For the data below, report the number of lines that contain the string "close" and nothing else.

*** PROVIDED MATERIAL ***

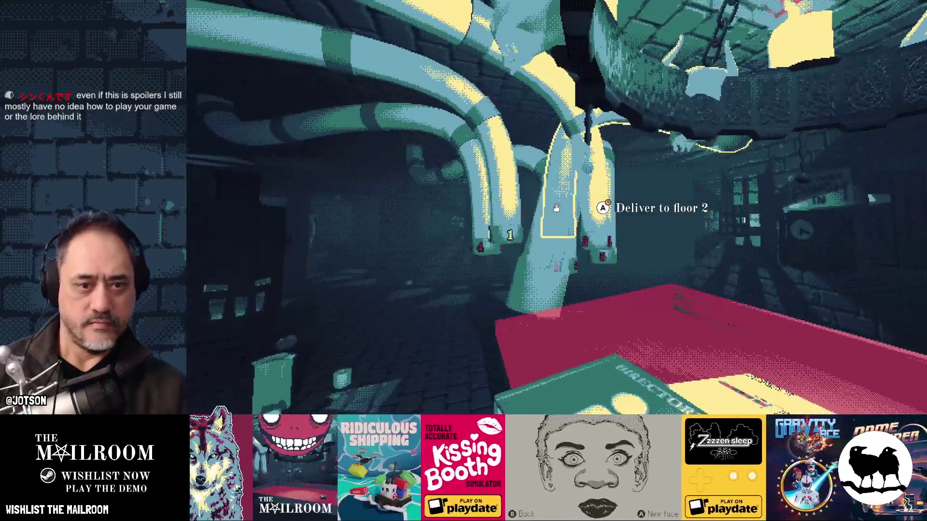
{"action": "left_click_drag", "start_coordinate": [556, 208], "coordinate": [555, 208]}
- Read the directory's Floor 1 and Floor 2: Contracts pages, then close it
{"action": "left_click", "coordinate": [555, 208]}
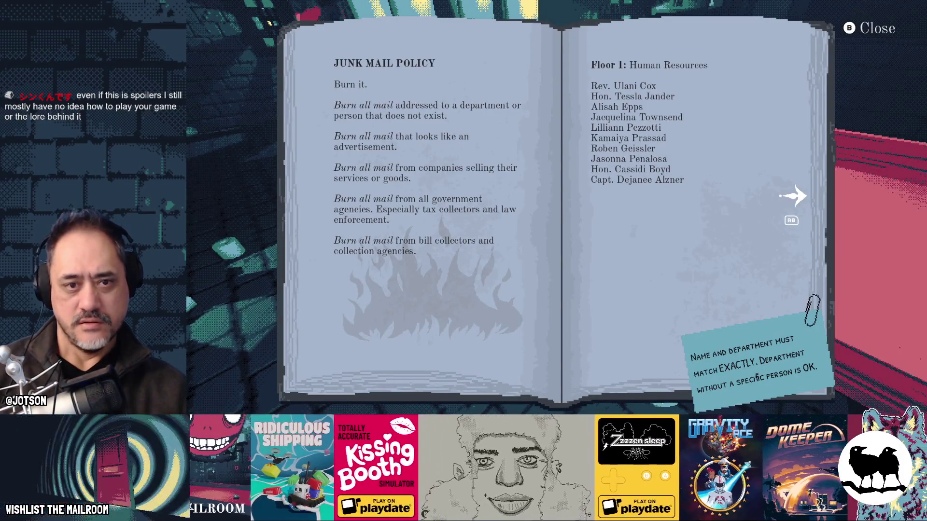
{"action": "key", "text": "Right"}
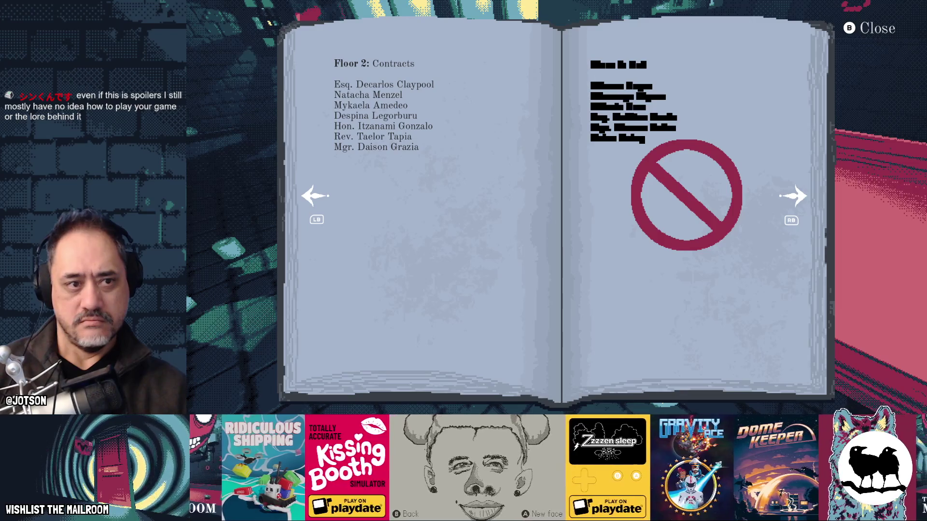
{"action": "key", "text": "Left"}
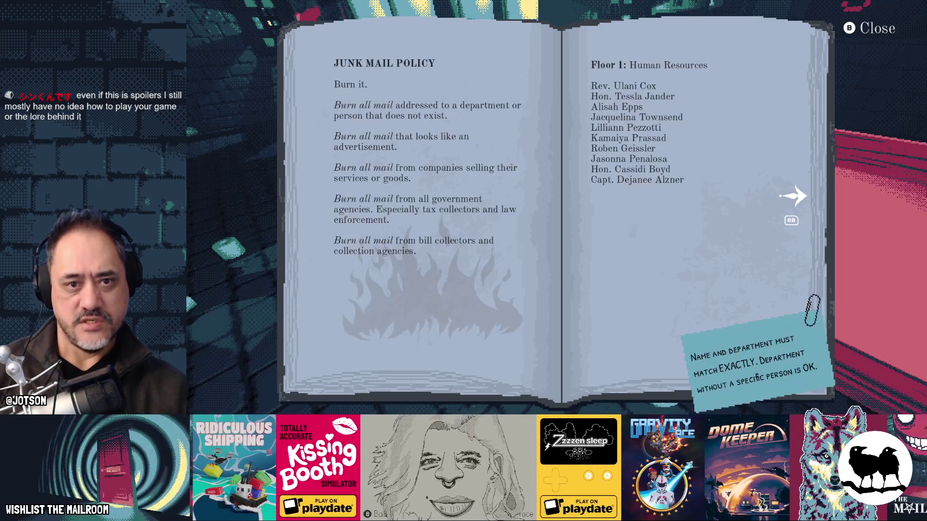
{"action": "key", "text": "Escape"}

*** End of PROVIDED MATERIAL ***
*** PROVIDED MATERIAL ***

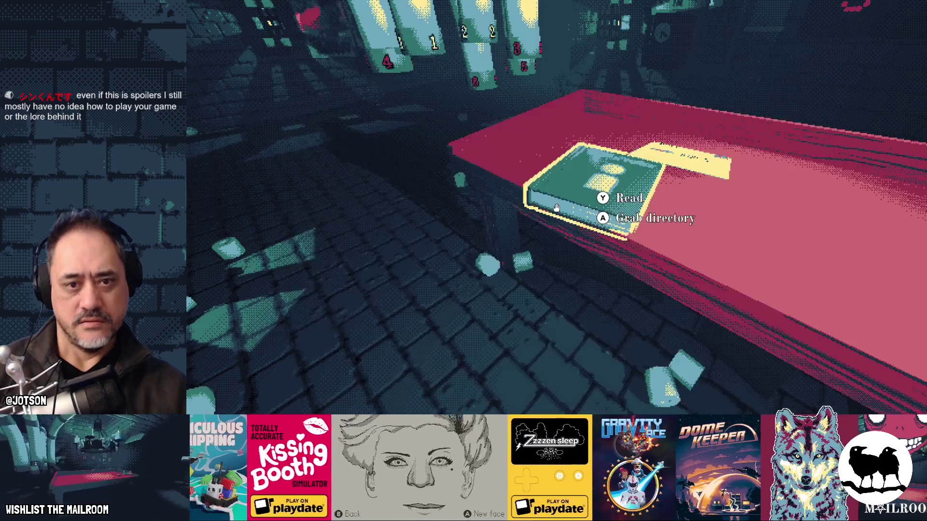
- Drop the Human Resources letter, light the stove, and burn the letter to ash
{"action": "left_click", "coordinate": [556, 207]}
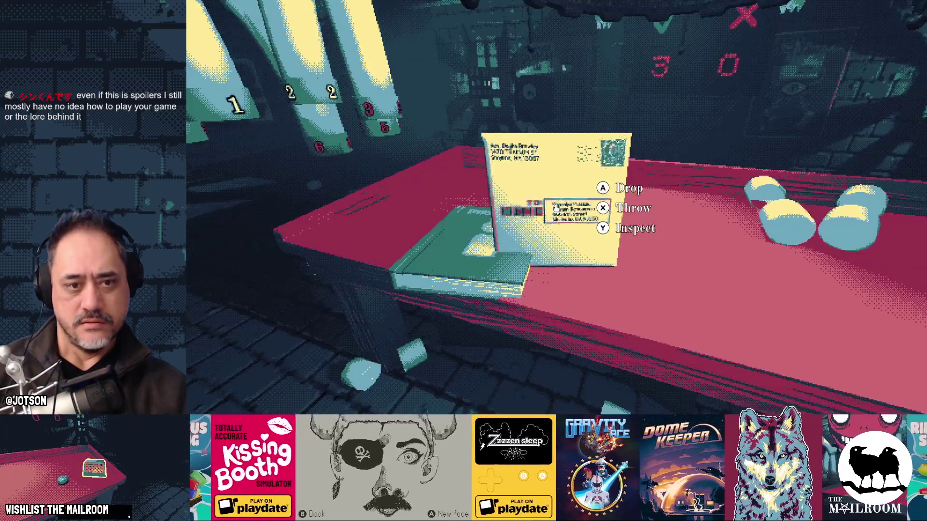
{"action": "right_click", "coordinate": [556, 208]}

*** End of PROVIDED MATERIAL ***
*** PROVIDED MATERIAL ***

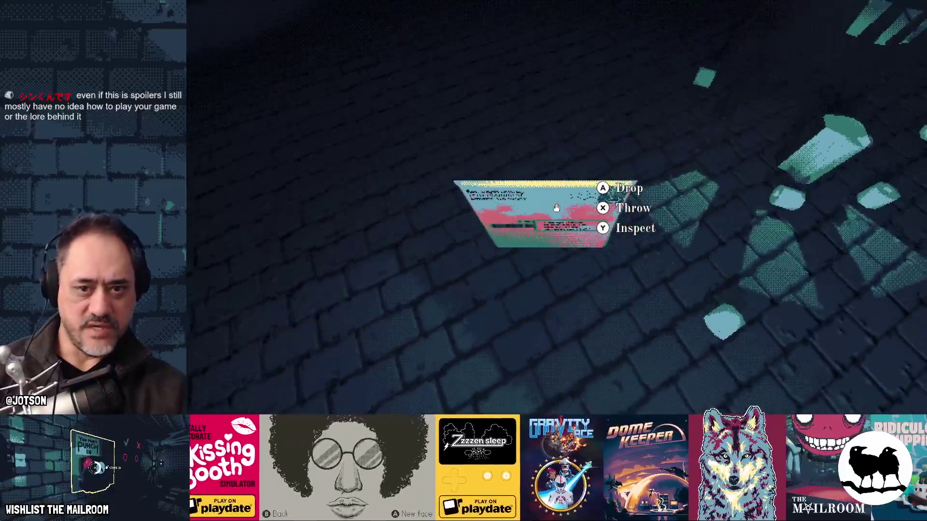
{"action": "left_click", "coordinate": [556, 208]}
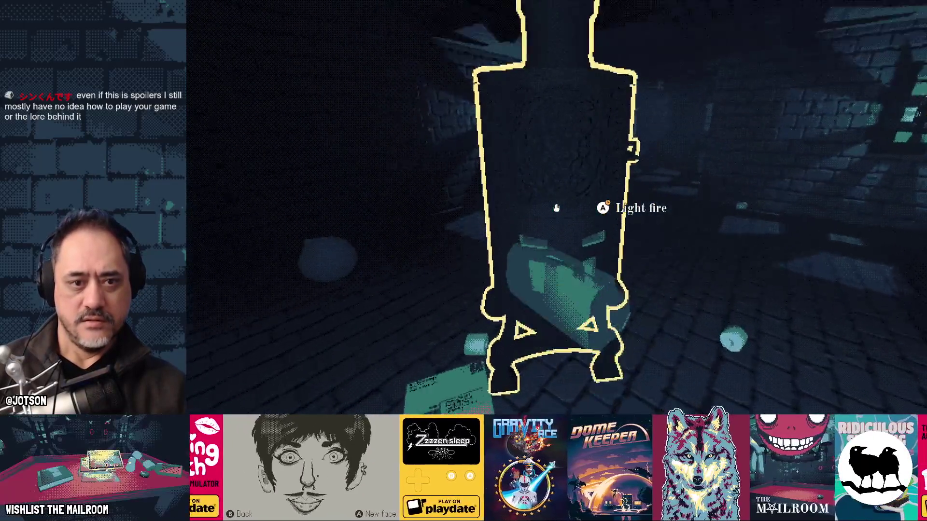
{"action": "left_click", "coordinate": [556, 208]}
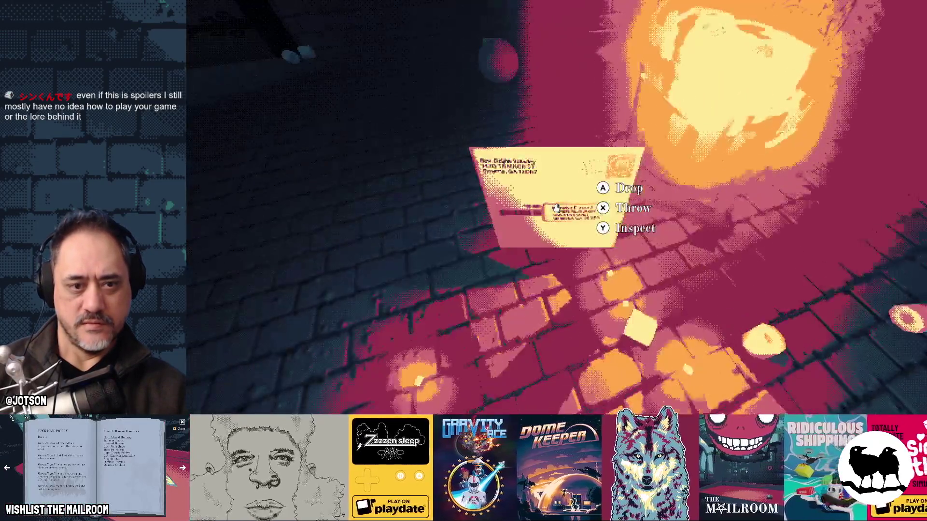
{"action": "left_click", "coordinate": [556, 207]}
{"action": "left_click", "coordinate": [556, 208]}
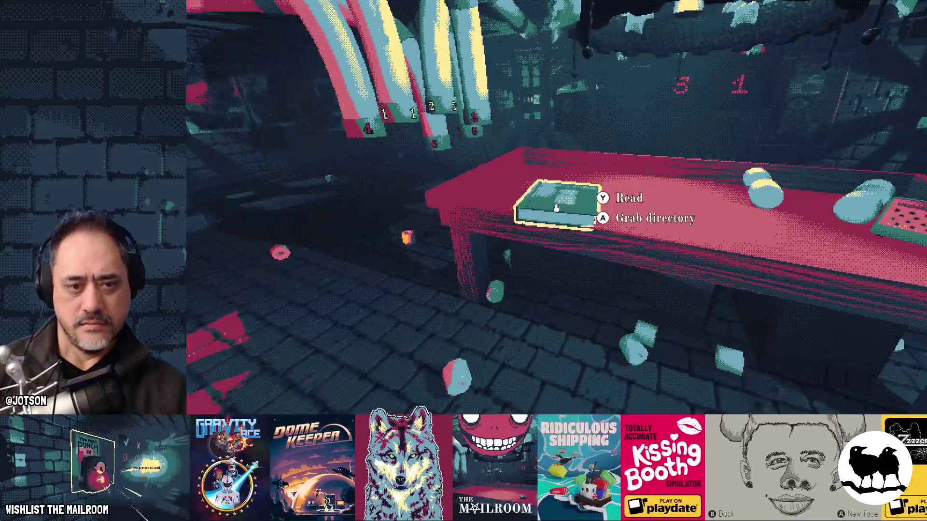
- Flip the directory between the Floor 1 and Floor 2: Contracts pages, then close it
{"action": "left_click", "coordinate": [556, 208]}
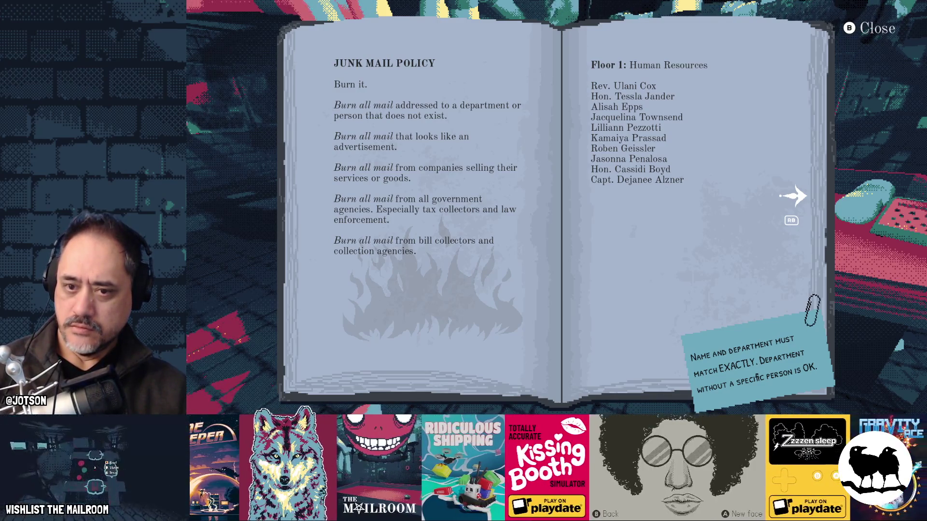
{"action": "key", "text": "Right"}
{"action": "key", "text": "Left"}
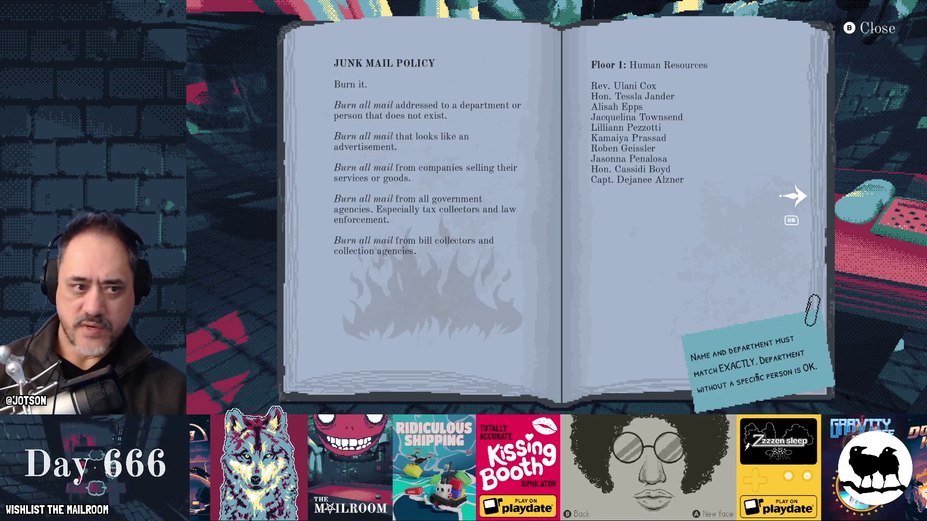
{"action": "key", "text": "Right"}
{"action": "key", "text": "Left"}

*** End of PROVIDED MATERIAL ***

## WRITTEN ANSWER:
2